Pension battle a matter of unions' survival

Demonstrators sleep in the Madison, Wisc., capitol rotunda as a round-the-clock protest over the proposed budget bill continued on Feb. 27. Credit: GETTY IMAGES
Newsday received an unusually large response to Sunday's special news report, "Cost of pensions soars on LI." Here is a sample.
Thankfully, Newsday seems to be on the right side of the pension issue in New York State and on Long Island in particular. What was interesting was the subtext that pointed out something I have thought about for some time -- namely, all sides of the collective bargaining issue have their own agenda and representation, except for the taxpayer.
Over the course of the past hundred years, plus a few, citizens, especially taxpayers, have relied on their elected representatives to do what was right and correct for the general populous. However, we have learned all too well that our elected officials view their job priority as getting elected first, helping their friends second and if there is any time left over, looking out for us. The union representative works hard to get higher salaries and better benefits for his members or face losing in the union's next election.
But who represents the taxpayer?
If New York raises taxes on the wealthy, they have the ability to pick up and move to a more tax friendly state. But we, the alleged middle class, are stuck. We can't leave our jobs, if we still have one, can't sell our homes, if we still have one, but must continue to support one of the highest-taxed states and counties in the country, with no end in sight. I think it's about time we taxpayers unite and organize.
Michael Aneiro
Let me get this right. Pension costs are only 3.7 percent of the budget in Nassau County and 5 percent in Suffolk County. And 84 percent of revenue that funds public employee pensions comes from investment income. Yet Newsday devoted three pages to writing about the soaring costs of public employee pensions on Long Island. Still there is scant mention of the governor's unwillingness to extend the "millionaire's" tax that brings in significant revenue to the state.
Unions are under attack. The true cause of our fiscal woes is the Wall Street investment bankers, but not one has gone to jail.
The public fails to recognize that most of us are middle-class workers who receive indirect benefits from unions. Unions paved the way for all workers to enjoy benefits like paid catastrophic health care, pensions, the 40-hour workweek, dental benefits, paternity-maternity leave, unemployment insurance, overtime pay and compensated leave.
Lawrence J. Cohen
Editor's note: The writer is a retired teachers union treasurer.
I would suggest a change in title for Newsday's recent article on pension costs: "Politicians' grab of pension funds and poor investment strategy leave Long Island taxpayers with a billion-dollar tax bill" or "The workers paid their share! Why didn't Albany?" If there is greed at work here, it is not in the schoolhouse but in the statehouse.
I must wonder if Newsday has joined the corporate media in ignoring the voices of workers caught in this national war on middle-class government employees.
Georgia McGill-Houle
In her column, "Guv has shot at real reform" [News, March 6], Joye Brown highlights a number of ideas that "reformers" seek to make regarding public employee pensions. The reforms are designed to punish public employees and, in fact, to break contractual promises that were made years ago.

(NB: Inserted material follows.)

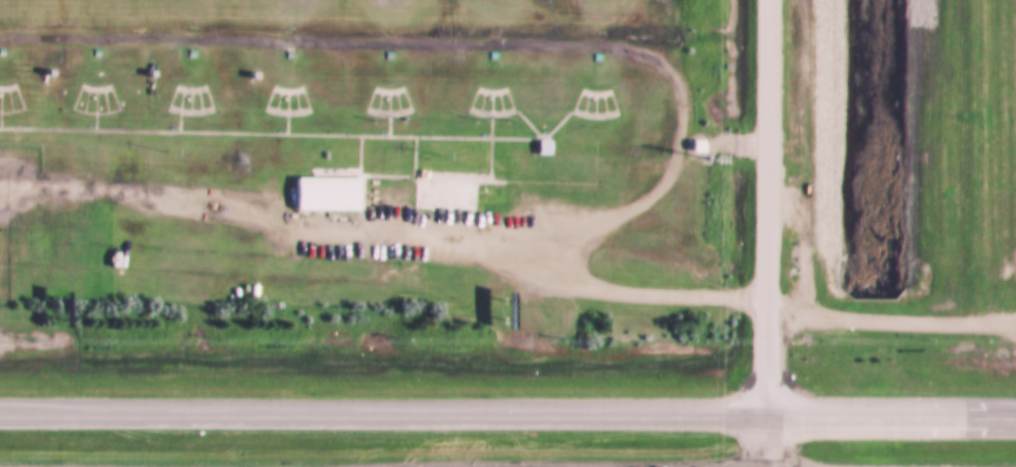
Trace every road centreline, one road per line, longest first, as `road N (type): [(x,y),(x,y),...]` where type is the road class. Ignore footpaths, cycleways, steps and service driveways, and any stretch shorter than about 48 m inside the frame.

Pensions are deferred compensation. When teachers were making ridiculously inadequate salaries, the taxpayers were more than willing to accept pensions and benefits as a means of enticement. Now that people have lived to collect those benefits, the rules of the game shouldn't be changed. The state's new Tier V pension, enacted last year, is where the unions should draw their line in the sand.
Stewart Singer
Don't let the politicians pit taxpayer against taxpayer. Public workers usually make less than private-company workers. I was in both groups when working, and this was always true.
If there were no unions, there would be no benefits for public employees or private ones either. Now it seems that politicians want to take those benefits away, crush the unions and make you believe that public workers are a drain on taxpayers. Instead, it is the politicians' mismanagement of funds and giving tax breaks to the rich.
Don't let the politicians fool you into thinking that every budget problem is the middle class's fault, because of programs like Social Security and Medicare. Look at the facts: tax breaks for the rich, subsidies to big oil companies, two wars, etc. These are the real things siphoning off our tax dollars.
Paula Camacho
A recent letter-writer thinks that a pension of 50 percent after 30 years is not unreasonable ["Public workers deserve pensions," March 5]. Has he been living on another planet?
Private-sector employees are lucky if they get 25 percent to 30 percent. I know. I worked 30 years in the aerospace industry before I retired. Yet the writer thinks that it is fair that I have to pay the nation's highest taxes on my pension to support him at 50 percent?
It's about time these folks came back down to Earth.